This post is based primarily on Don's notes, occasionally supplemented with MT's notes from our cruise in November 2022. When information from other sources is added—for further explanation to readers or to satisfy our own curiosity—that is set off in a text box (as this one).
Most of the photos that accompany this post are from Don’s camera (with a caption indicating the time it was taken); those from MT’s iPhone are indicated by “MT” placed at the beginning of the photo caption. Photos from any other source (such as the public domain Wikimedia Commons), occasionally used for clarification, indicate that source in the caption.
Most of the photos that accompany this post are from Don’s camera (with a caption indicating the time it was taken); those from MT’s iPhone are indicated by “MT” placed at the beginning of the photo caption. Photos from any other source (such as the public domain Wikimedia Commons), occasionally used for clarification, indicate that source in the caption.
The Viking Daily newsletter showed today's weather forecast as "Clouds and sun with shower 75° F."
We woke at 7:00 am. At 8:00, we went to breakfast at the hotel (included).
After breakfast, we walked for 35 minutes, for exercise, around the hotel parking lot and nearby sidewalks.
At 11:00 am, we went to the hotel lobby for a bus pickup at 11:15. At 11:30, a bus came for our subgroup.
At 12:00 noon, the bus arrived at the Viking Star in Port Everglades.
When we checked in for the cruise, we received our stateroom key cards for stateroom 4019.
Don's Stateroom Key Card
After check-in, we immediately went to the Pool Grill on Deck 7, where we ordered our favorite from previous cruises: seared ahi tuna and red onion marmalade. We also partook of the generous salad bar.
While we were eating, we met a Canadian couple at the next table, who had done 35 cruises. They said they liked Oceania and Celebrity (as well as Viking).
When we got to our Deluxe Veranda stateroom, we found a bottle of champaign. The mini-refrigerator was stocked with snacks, soft drinks, and beer, which would be replenished each day as needed. We mentioned to the steward that we preferred wine to beer, she brought us a bottle of red wine. (Since we had free wine with our onboard meals anyway, we ended up saving both bottles and taking them home at the end of the cruise.)

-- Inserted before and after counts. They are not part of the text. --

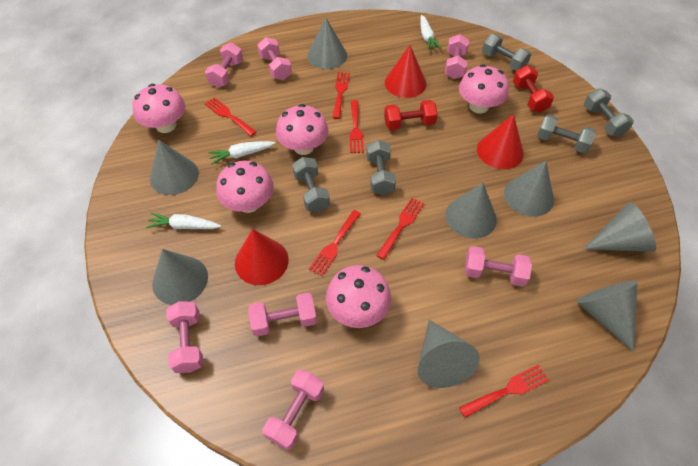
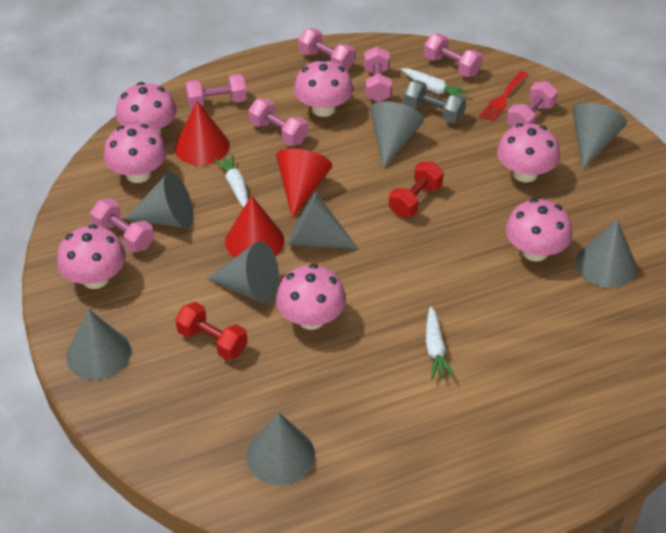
grey dumbbell: 5 -> 1
pink mushroom: 5 -> 7
red fork: 6 -> 1

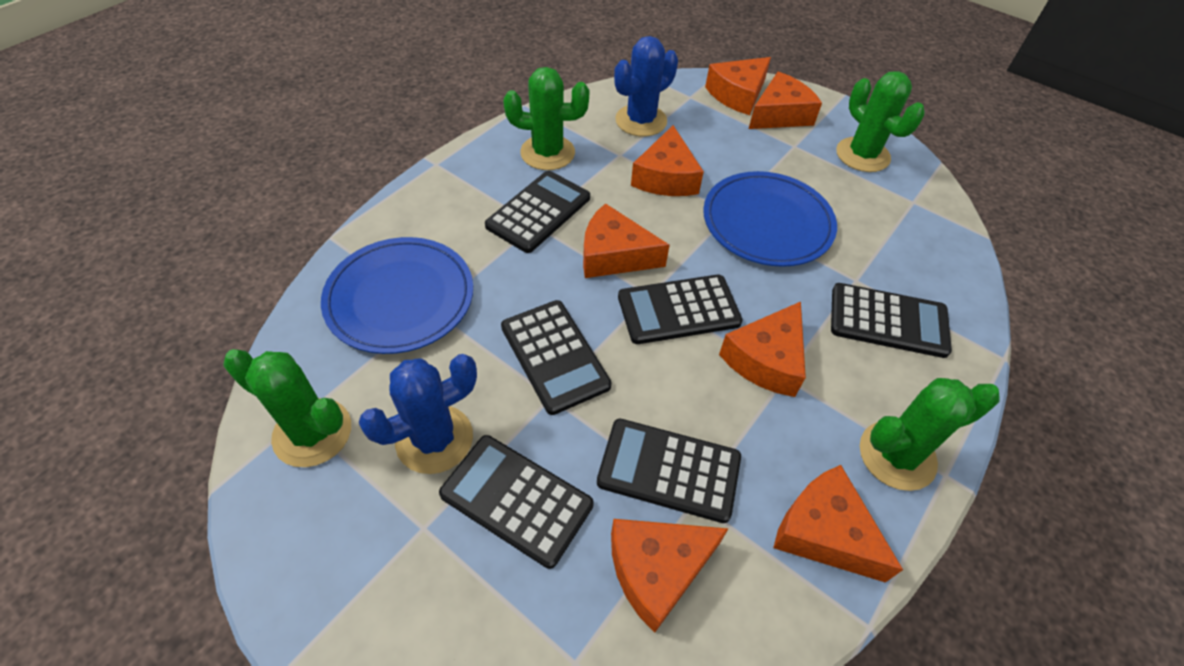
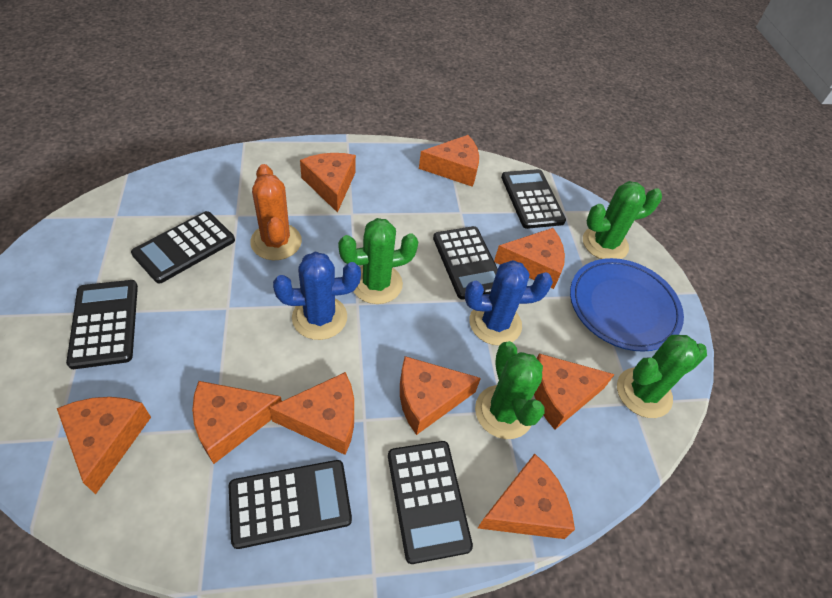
blue plate: 2 -> 1
orange cactus: 0 -> 1
orange cheese: 7 -> 9

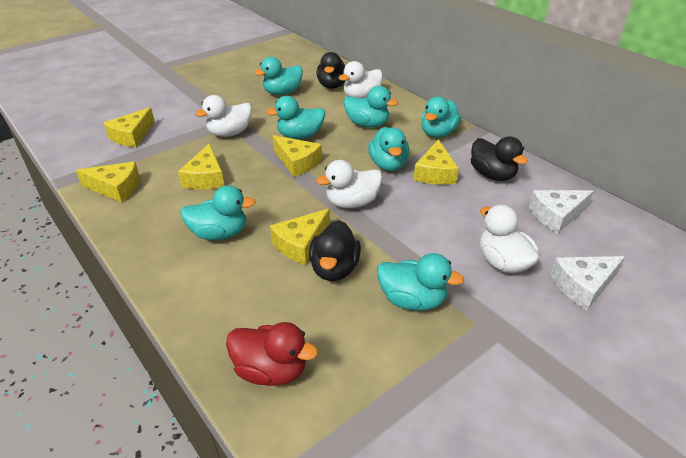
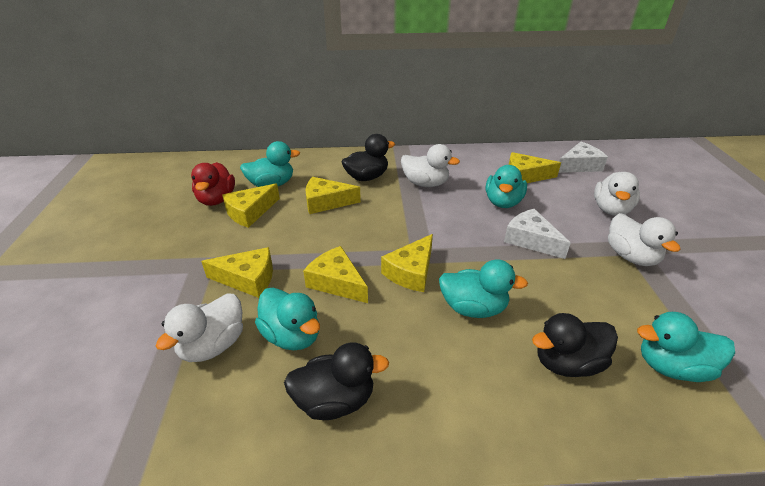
turquoise duck: 7 -> 5

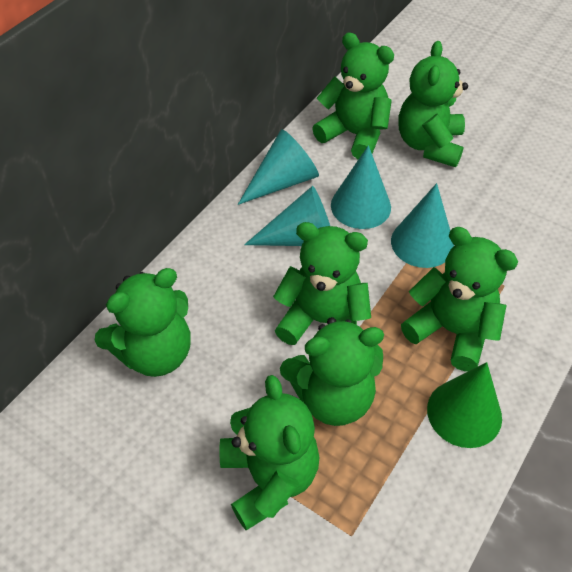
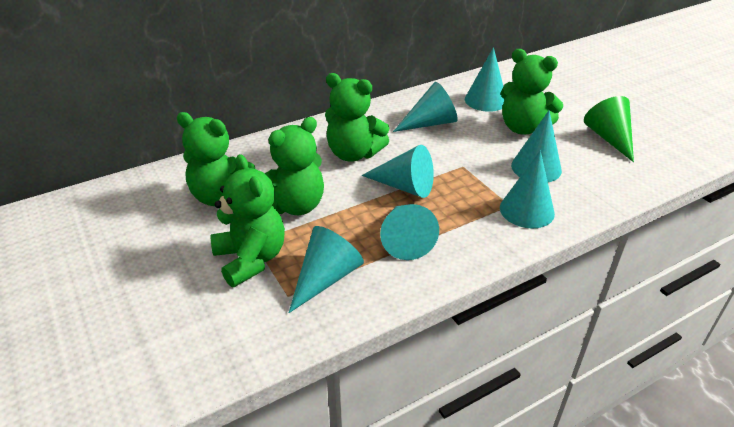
green teddy bear: 7 -> 5
turquoise cone: 4 -> 7

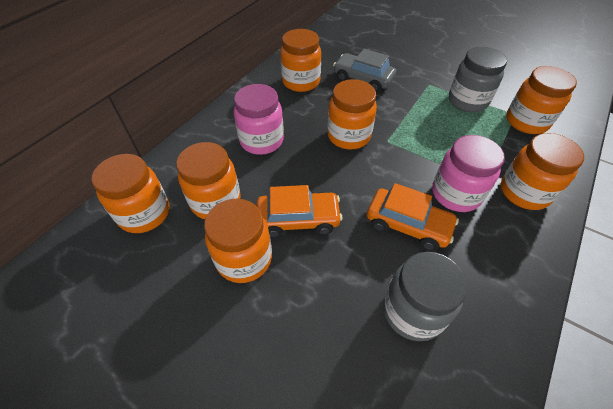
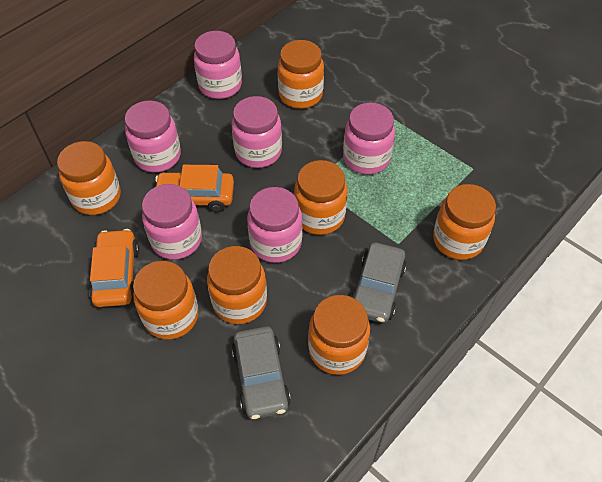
grey car: 1 -> 2
grey jar: 2 -> 0
pink jar: 2 -> 6

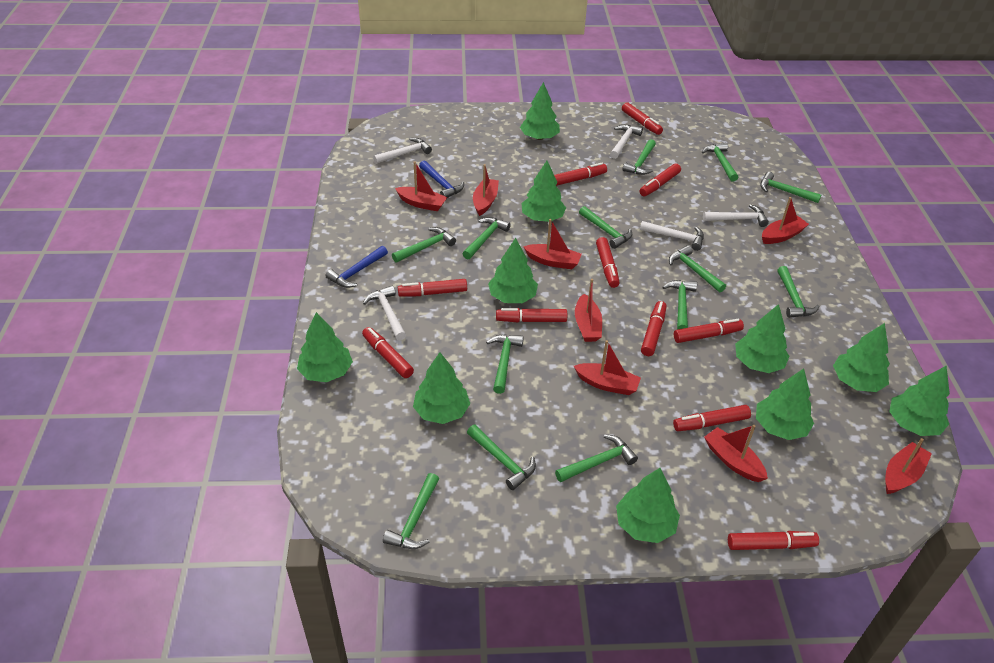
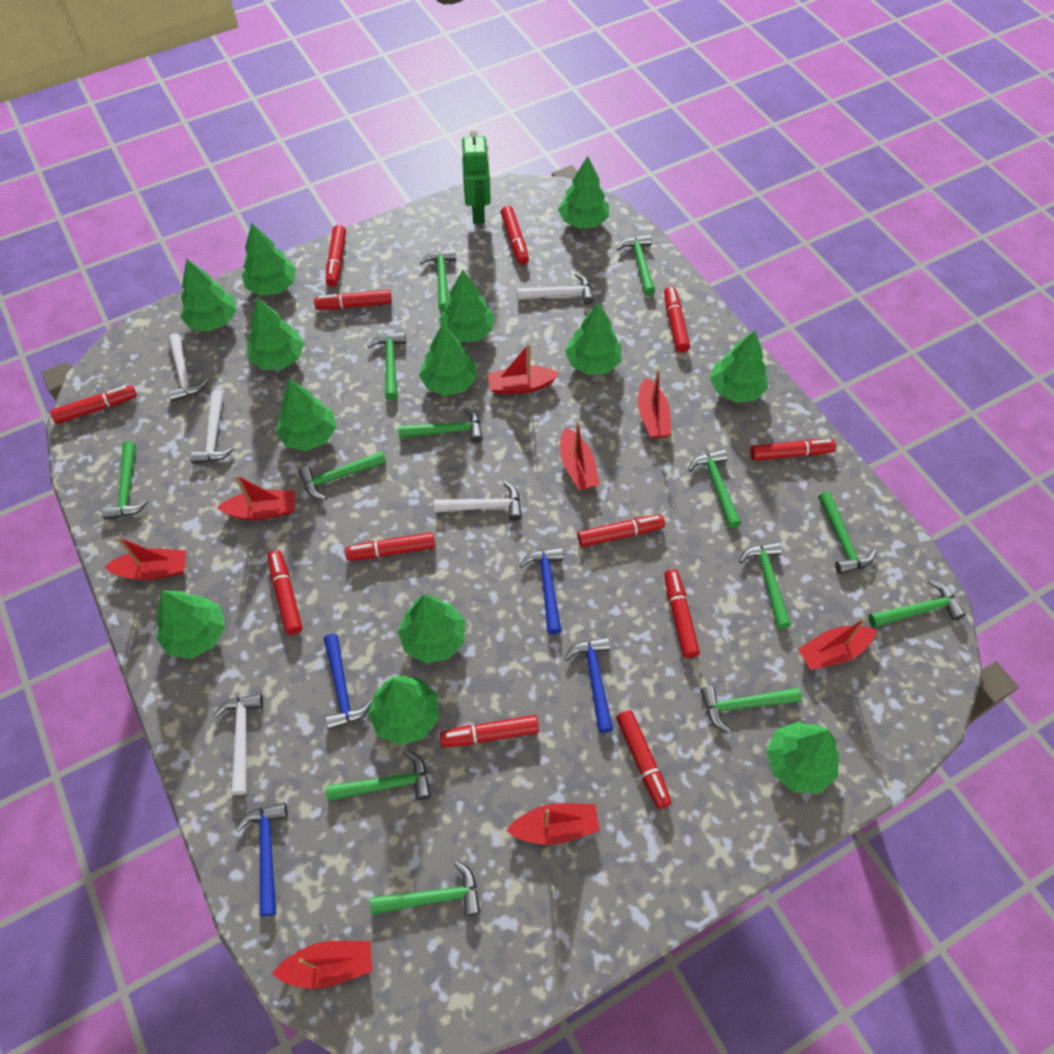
blue hammer: 2 -> 4
green robot: 0 -> 1
green tree: 10 -> 13
red marker: 11 -> 12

MT Thursday, November 17 2:16 PM - Viking Star: MT with bottles of wine and champaign in our stateroom.
Then we went to the Chef's Table counter on Deck 1 to see about changing our dinner 8:30 pm reservation for November 29 to 6 pm, since that would be an "At Sea" day.
Then we went to the Explorers Desk on Deck 1 to clarify our shipboard credits and ask about excursions. We confirmed that we each had $450 in shipboard credits, for a total of $900.
At 6:00 pm, we went to the Chef's Table for today's reservation. We San Giovese red wine with caprese salad, marinated grilled swordfish with sides of fusilli pasta with arabiata sauce and side of fungi saltini (meaning little jumping mushrooms). For desert, we had gelato, with two limoncellos ($6 each, which we charged to our room with shipboard credits).
6:45 PM - Viking Star: Chef's Table - marinated grilled swordfish with sides of fusilli pasta with arabiata sauce.
We had thought about going to the movie "Death on the Nile" at 8:30 pm, but decided to pass on that and see the movie "Top Gun: Maverick" tomorrow afternoon.
Around 9:30 pm, the Viking Star set sail for our next stop, which would be in Cozumel. Mexico (554 nautical miles).